# Machine Unlearning

Can you unlearn something?

Your task here is the following: given a network pre-trained on some data, you want to finetune it to selectively forget a class, and learn a new class.

As an initial approach, you may do the following.

Start with a MNIST classifier pre-trained on a subset of the
digits.

Now replace one of the learned digits, say the class “6”, with a new digit, say “3”.

A possible way to proceed is to identify which weights are more involved in the prediction of class “6”, freeze all the rest, and train with a loss that favors the “3” while penalizing the “6”.

Test this baseline and see whether it brings you anywhere. Are there any pitfalls in this idea? Does it work? Use it as a first line of attack to understand the problem.

Starting from these baseline tests, devise a new unlearning procedure.

You can improve upon this baseline, make up your own idea from scratch, or check the literature to get ideas.

If you use an existing approach, you must add something new, for example by testing it on some new data modality (e.g., audio), by studying more extreme cases, failures, weaknesses, or by making it more efficient, and so on.

In [None]:
# HOW TO TRAIN A MODEL

# select a template from source.template:
#from source.template.EMNIST import main
#main(20, 10, 256, 'data/models/EMNIST')

from source.template.Cifar10 import main
main(8, 30, 512, 'data/models/Cifar10')

## EMNIST

In [None]:
# LOAD A MODEL
import torch
import os
from source.template.EMNIST import Classifier
from source.template.EMNIST import N_CLASSES
import random

model_path = "data/models/EMNIST/5_38_10_29_7_27_26_42_9_16_2_33_3_14_39_40_32_11_45_23.pt"
original_list_classes = [int(c) for c in os.path.splitext(os.path.basename(model_path))[0].split('_')]
n_classes = len(original_list_classes)

model = Classifier(n_classes)
model.load_state_dict(torch.load(model_path, weights_only=True))

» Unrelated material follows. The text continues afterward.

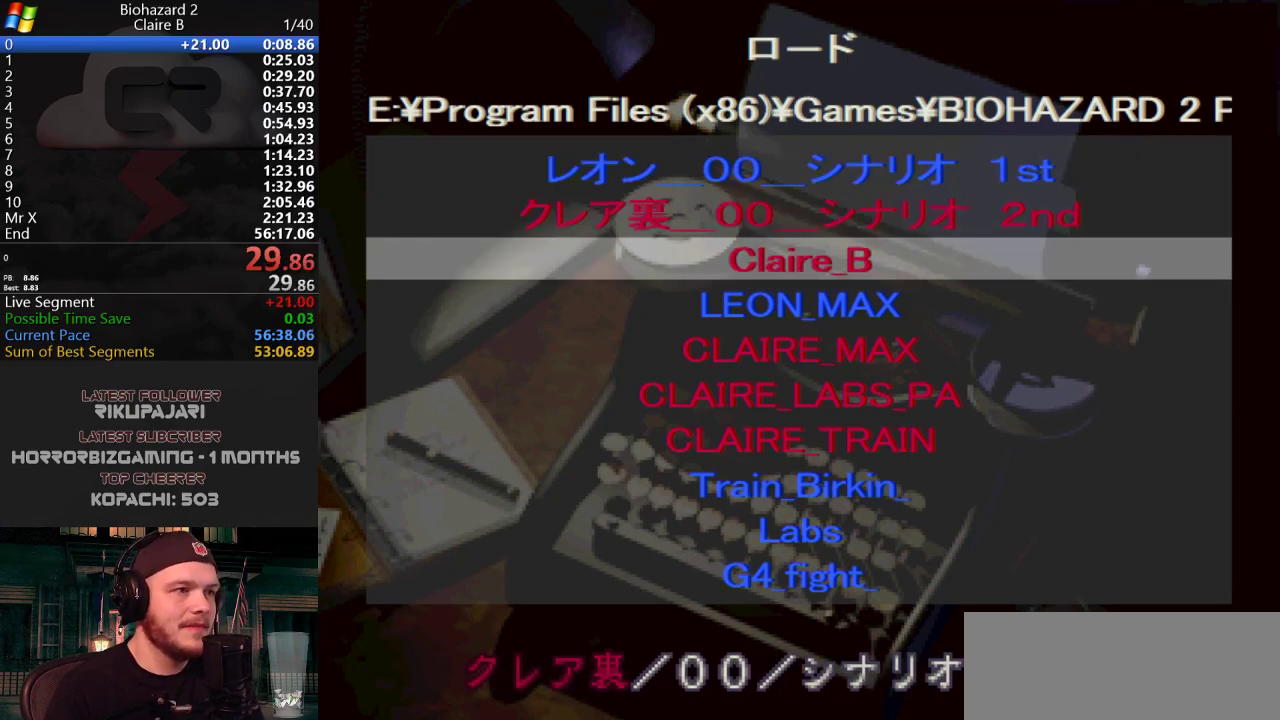
{"keys": [], "events": []}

# seleziono una old_class a caso da list_classes
old_class = random.choice(original_list_classes)
# ottengo la new_class (un numero in range(N_CLASSES) non in list_classes)
new_class = random.choice([i for i in range(N_CLASSES) if i not in original_list_classes])
# sostituisco old_class con new_class in list_classes
list_classes = original_list_classes.copy()
list_classes[list_classes.index(old_class)] = new_class

print("Classi originali:      ", original_list_classes)
print("Classi da memorizzare: ", list_classes)
print("Classi da dimenticare: ", old_class, f" (sostituita da {new_class})")

In [3]:
# MAKE DATALOADER
import torch.utils.data
import torchvision
from torchvision import transforms
from source.template.EMNIST import SPLIT, FilterSet

loader = torch.utils.data.DataLoader(
    FilterSet(
        torchvision.datasets.EMNIST(
            root="data/db",
            split=SPLIT,
            train=True,
            download=True,
            transform=transforms.Compose(
                [
                    transforms.ToTensor(),
                    transforms.Grayscale(),
                    transforms.Pad(2),  # pad to 32x32
                    transforms.RandomAffine(
                        degrees=5,
                        translate=(0.1, 0.1),
                        scale=(0.9, 1.1),
                        shear=10
                    ),
                    transforms.ColorJitter(contrast=(0.9,1.5)),
                ]
            ),
            target_transform=lambda x: list_classes.index(x) if x in list_classes else -1
        ),
        torch.tensor(list_classes + [old_class]),
    ),
    batch_size=256,
    shuffle=True,
    num_workers=4,
    pin_memory=True
)


In [4]:
# TEST LOADER

test_loader = torch.utils.data.DataLoader(
    FilterSet(
        torchvision.datasets.EMNIST(
            root="data/db",
            split=SPLIT,
            train=False,
            download=True,
            transform=transforms.Compose(
                [
                    transforms.ToTensor(),
                    transforms.Grayscale(),
                    transforms.Pad(2),  # pad to 32x32
                ]
            ),
            target_transform=lambda x: list_classes.index(x) if x in list_classes else -1
        ),
        torch.tensor(list_classes + [old_class]),
    ),
    batch_size=512,
    num_workers=4,
    pin_memory=True
)

## Cifar10

In [None]:
# LOAD A MODEL
import torch
import os
from source.template.Cifar10 import Classifier
from source.template.Cifar10 import N_CLASSES
import random

model_path = "data/models/Cifar10/7_5_8_1_9_6_2_3.pt"
original_list_classes = [int(c) for c in os.path.splitext(os.path.basename(model_path))[0].split('_')]
n_classes = len(original_list_classes)

model = Classifier(n_classes)
model.load_state_dict(torch.load(model_path, weights_only=True))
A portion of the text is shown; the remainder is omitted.